Glycocalyx layer: Function
Last updated: 09/23/2021
The glycocalyx is a complex layer between the endothelium and flowing blood. It is composed mostly of glycoproteins and proteoglycans. Proteoglycans have a protein core which is attached to negatively charged GAG (glycosaminoglycan) side chains. There are 5 types of GAG side chains, of which heparin sulphate makes up 50-90% of the chains. The glycocalyx layer regulates interactions between endothelial cells and blood cells, vascular permeability, coagulation and thrombosis, and vascular tone.
- The glycocalyx modulates blood viscosity and hematocrit in the microcirculation. It repels red blood cells from the endothelium and shields it from leukocyte and platelet interactions.
- The glycocalyx also plays a large role in hydrostatic and oncotic pressure gradients between the blood vessel lumen and interstitial space. Disrupting the glycocalyx layer results in increased hydraulic conductivity, anionic protein flux, and fractional filtration of albumin.
- The glycocalyx facilitates an antithrombotic surface through the binding of AT III. The anticoagulant activity of ATIII is also enhanced by the GAG side chain heparan sulphate.
- The glycocalyx also regulates vascular tone in response to shear stress.

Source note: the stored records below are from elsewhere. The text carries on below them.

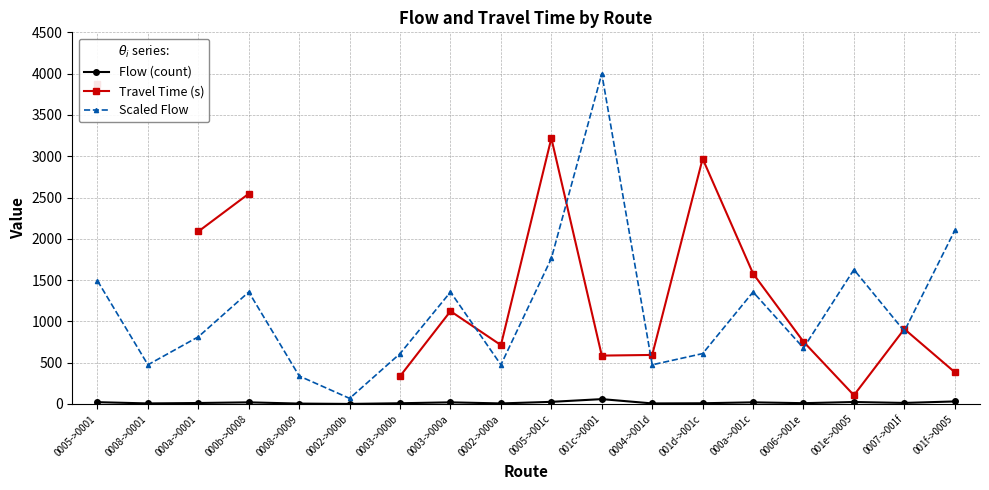

How many data points does each series have?

18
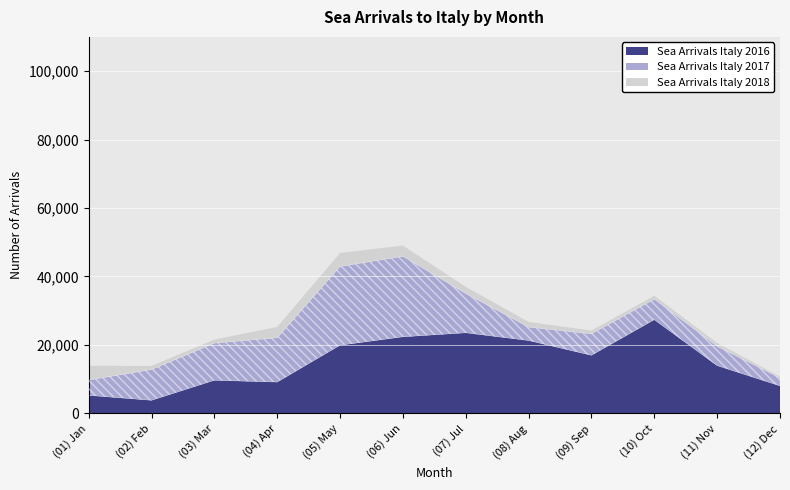

The value of Sea Arrivals Italy 2016 at (01) Jan is 5273. True or false?

True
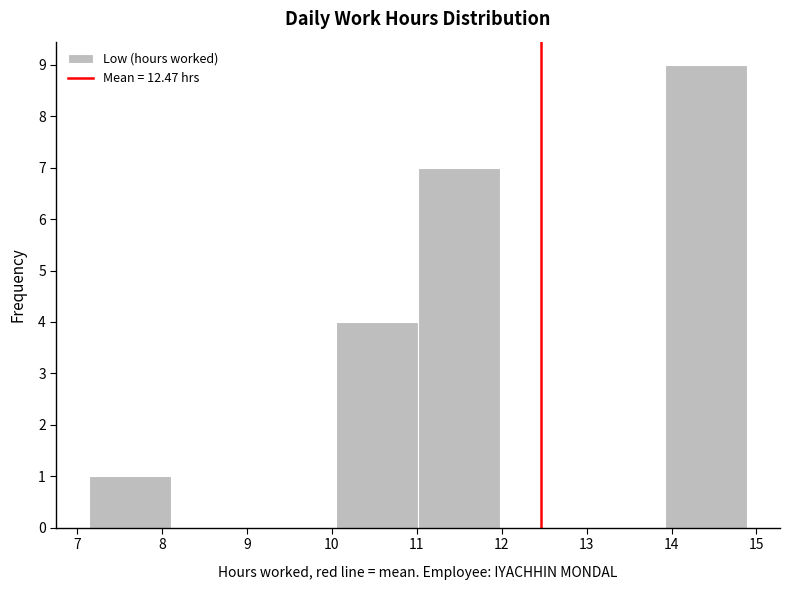

Reading left to right, list every bar in this chart as the range it spans on the x-axis followed by its height. Neither the bar edges nor the heights are printed on the chart, so give them approximately, as read against the axes.

7.1 to 8.1: 1
8.1 to 9.1: 0
9.1 to 10.0: 0
10.0 to 11.0: 4
11.0 to 12.0: 7
12.0 to 13.0: 0
13.0 to 13.9: 0
13.9 to 14.9: 9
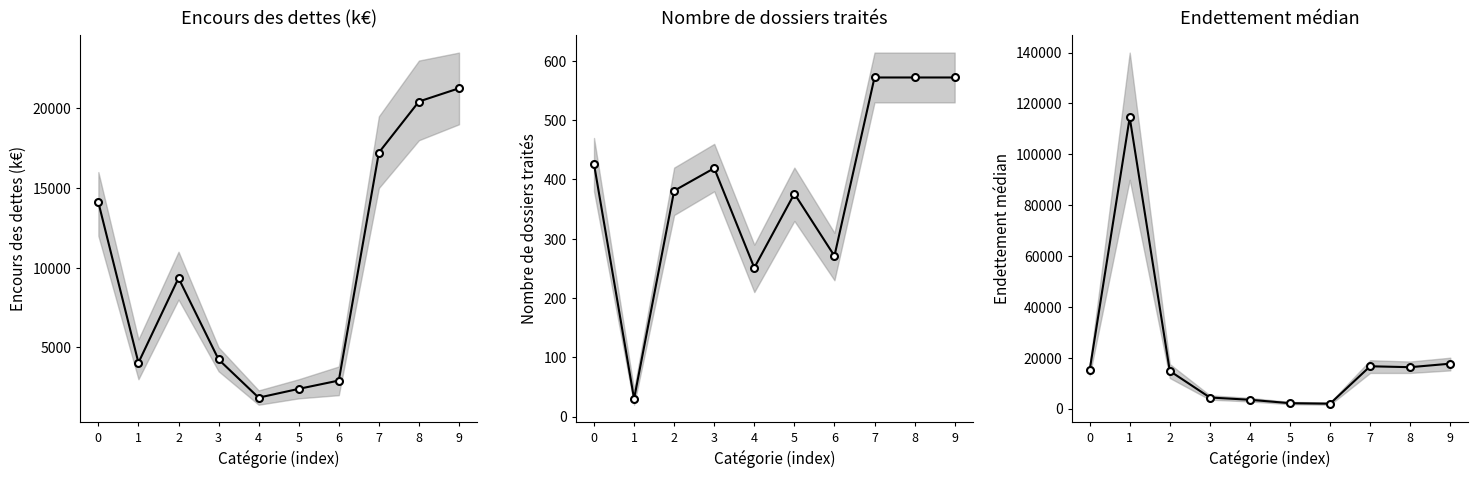

The value of Encours des dettes (k€) at 5 is 900.5. True or false?

False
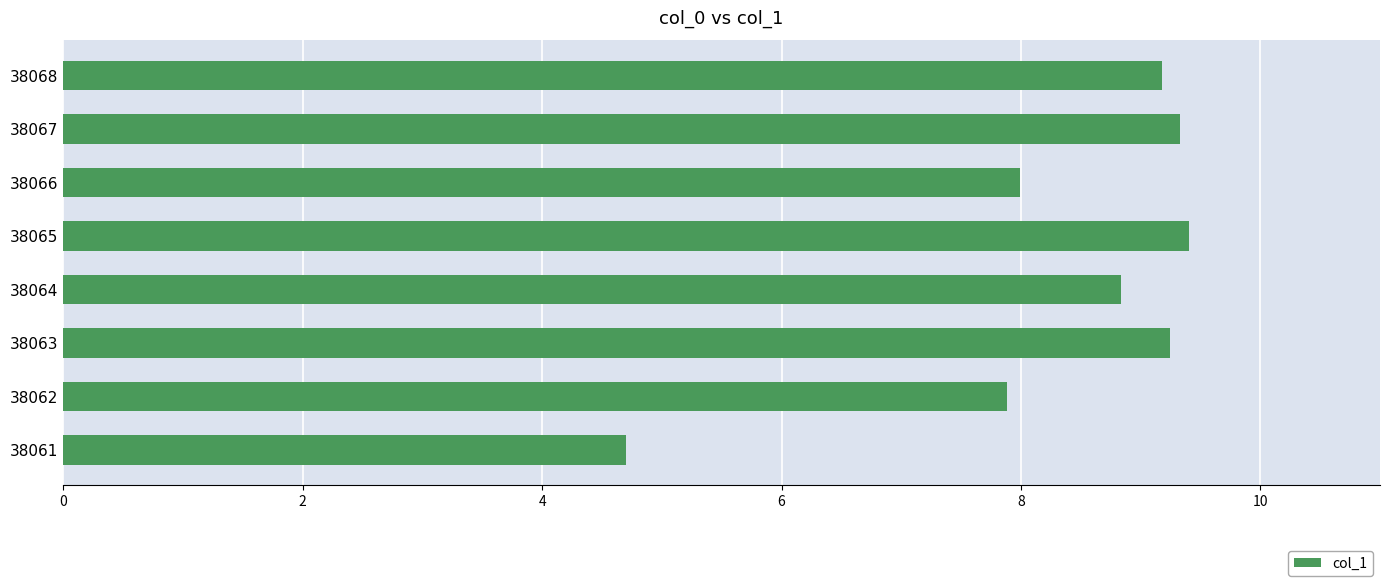

The value at 38062 is 7.9. True or false?

True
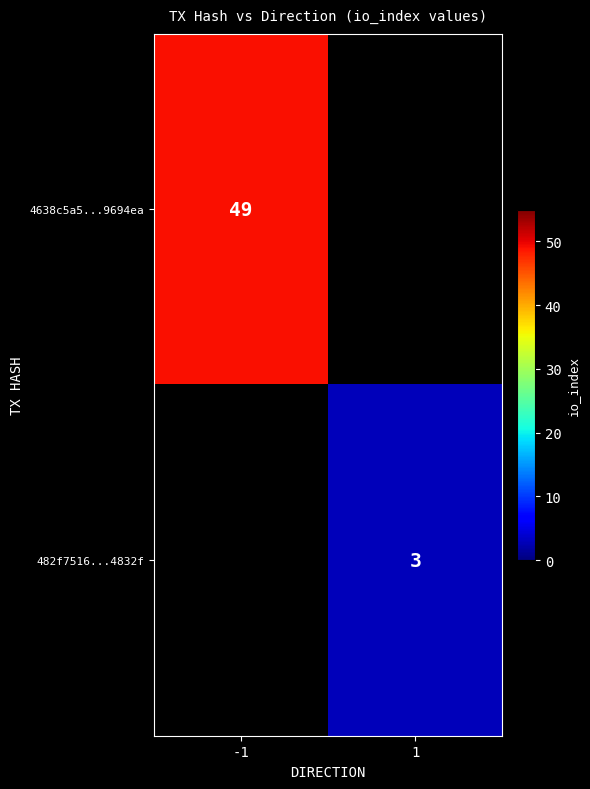

Is it true that 4638c5a5...9694ea equals 49 at -1?

True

Movement of the glycocalyx cytoskeleton transduces mechanical stimuli into intracellular signals that results in vasodilation mediated by endothelial nitric oxide release.
- The glycocalyx layer can be damaged by hypervolemia, hyperglycemia, ischemia-reperfusion, inflammation, sepsis, or bypass surgery. Damage to this layer can result in platelets aggregation, leukocytes adhesion, and a prothrombotic state. Damage will also cause increased vascular permeability leading to interstitial edema and diminished vascular responses to shear stresses.